The democratization of AI, while empowering in many ways, has also democratized risk. Tools that were once accessible only to sophisticated enterprises with robust governance are now available to anyone with a credit card and an internet connection, often with minimal guardrails and maximum convenience.
What Good AI Third-Party Risk Management Looks Like
Addressing this challenge requires a fundamental shift in how organizations think about AI adoption, moving from opportunistic experimentation to strategic risk management.
First, visibility is essential. Organizations need to know what AI tools are in use across the business, who's using them, and what data is being shared. This requires both technical controls (monitoring for unauthorized AI integrations, data loss prevention systems that recognize AI endpoints) and cultural change (encouraging employees to disclose AI use rather than hiding it).
Second, vendor assessment must evolve beyond traditional questionnaires. The relevant questions for AI providers are different: How is training data segregated? Can you guarantee data won't be used for model improvement? What happens to our data if we terminate the relationship? Do you use sub-processors, and where are they located? What technical safeguards prevent model memorization of sensitive inputs? Organizations should demand clarity in contracts, with specific provisions around data use, retention, and deletion.
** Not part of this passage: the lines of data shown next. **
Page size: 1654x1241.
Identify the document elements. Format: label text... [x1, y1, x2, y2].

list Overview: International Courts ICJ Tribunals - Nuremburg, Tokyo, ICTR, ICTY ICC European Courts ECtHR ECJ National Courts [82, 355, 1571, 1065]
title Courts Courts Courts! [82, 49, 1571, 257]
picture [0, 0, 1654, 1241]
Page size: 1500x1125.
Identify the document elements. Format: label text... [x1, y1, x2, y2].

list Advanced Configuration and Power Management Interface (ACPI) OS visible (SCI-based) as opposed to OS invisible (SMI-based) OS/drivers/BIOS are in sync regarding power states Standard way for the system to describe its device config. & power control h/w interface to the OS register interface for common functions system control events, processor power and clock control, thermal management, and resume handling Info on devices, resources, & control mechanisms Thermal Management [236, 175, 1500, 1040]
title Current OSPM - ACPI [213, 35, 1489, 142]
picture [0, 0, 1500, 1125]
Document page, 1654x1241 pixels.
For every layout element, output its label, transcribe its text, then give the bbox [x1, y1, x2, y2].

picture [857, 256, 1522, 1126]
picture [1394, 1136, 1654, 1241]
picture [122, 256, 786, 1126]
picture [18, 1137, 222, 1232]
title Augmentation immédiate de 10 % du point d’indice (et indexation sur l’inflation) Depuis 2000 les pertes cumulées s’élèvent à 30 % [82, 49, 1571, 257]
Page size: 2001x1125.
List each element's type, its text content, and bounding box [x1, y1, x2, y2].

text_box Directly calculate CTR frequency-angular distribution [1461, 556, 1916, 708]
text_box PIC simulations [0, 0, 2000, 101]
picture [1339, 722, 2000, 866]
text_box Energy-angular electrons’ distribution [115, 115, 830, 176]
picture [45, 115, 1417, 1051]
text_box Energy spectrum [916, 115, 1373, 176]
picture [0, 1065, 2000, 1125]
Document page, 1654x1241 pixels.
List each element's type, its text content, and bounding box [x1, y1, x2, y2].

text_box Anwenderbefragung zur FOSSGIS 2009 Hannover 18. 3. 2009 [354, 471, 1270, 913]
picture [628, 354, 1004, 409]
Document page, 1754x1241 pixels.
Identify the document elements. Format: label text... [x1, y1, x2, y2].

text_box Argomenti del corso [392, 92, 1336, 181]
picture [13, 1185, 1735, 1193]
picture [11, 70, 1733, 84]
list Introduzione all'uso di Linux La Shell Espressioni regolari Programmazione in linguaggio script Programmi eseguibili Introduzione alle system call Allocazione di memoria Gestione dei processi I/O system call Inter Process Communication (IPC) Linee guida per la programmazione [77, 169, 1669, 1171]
Third, data classification becomes critical. Not all information requires the same level of protection, and blanket prohibitions on AI use are neither practical nor productive. Instead, organizations should categorize data by sensitivity and establish clear policies: publicly available information may be shared freely, internal business data requires approved tools with contractual protections, confidential or regulated data may be prohibited from AI processing entirely.
Fourth, user education must be ongoing. Employees need to understand not just the rules but the reasoning behind them. Training should cover real scenarios: what happens when you paste a customer complaint into ChatGPT, why uploading a strategic plan to a free summarization tool is problematic, how to recognize when data should stay internal. This isn't about policing behaviour; it's about building judgment.
Finally, organizations should consider technical solutions that allow them to benefit from AI while maintaining data control. Self-hosted or on-premises AI models, privacy-preserving techniques like differential privacy or federated learning, and tools that anonymize data before external processing can all reduce exposure while preserving functionality.
The promise of AI is real, and the competitive pressure to adopt it is intense. But in the rush to automate, optimize, and innovate, we risk outsourcing not just tasks but the very information that gives our organizations their unique value and competitive edge.
The question isn't whether to use AI. It's whether we're using it with our eyes open, understanding the true nature of the bargain we're making. Because once your data enters the machine, it becomes part of something larger, something beyond your control, something that doesn't forget.
And in a world where data is the new currency, that's a transaction worth scrutinizing carefully before you click "submit."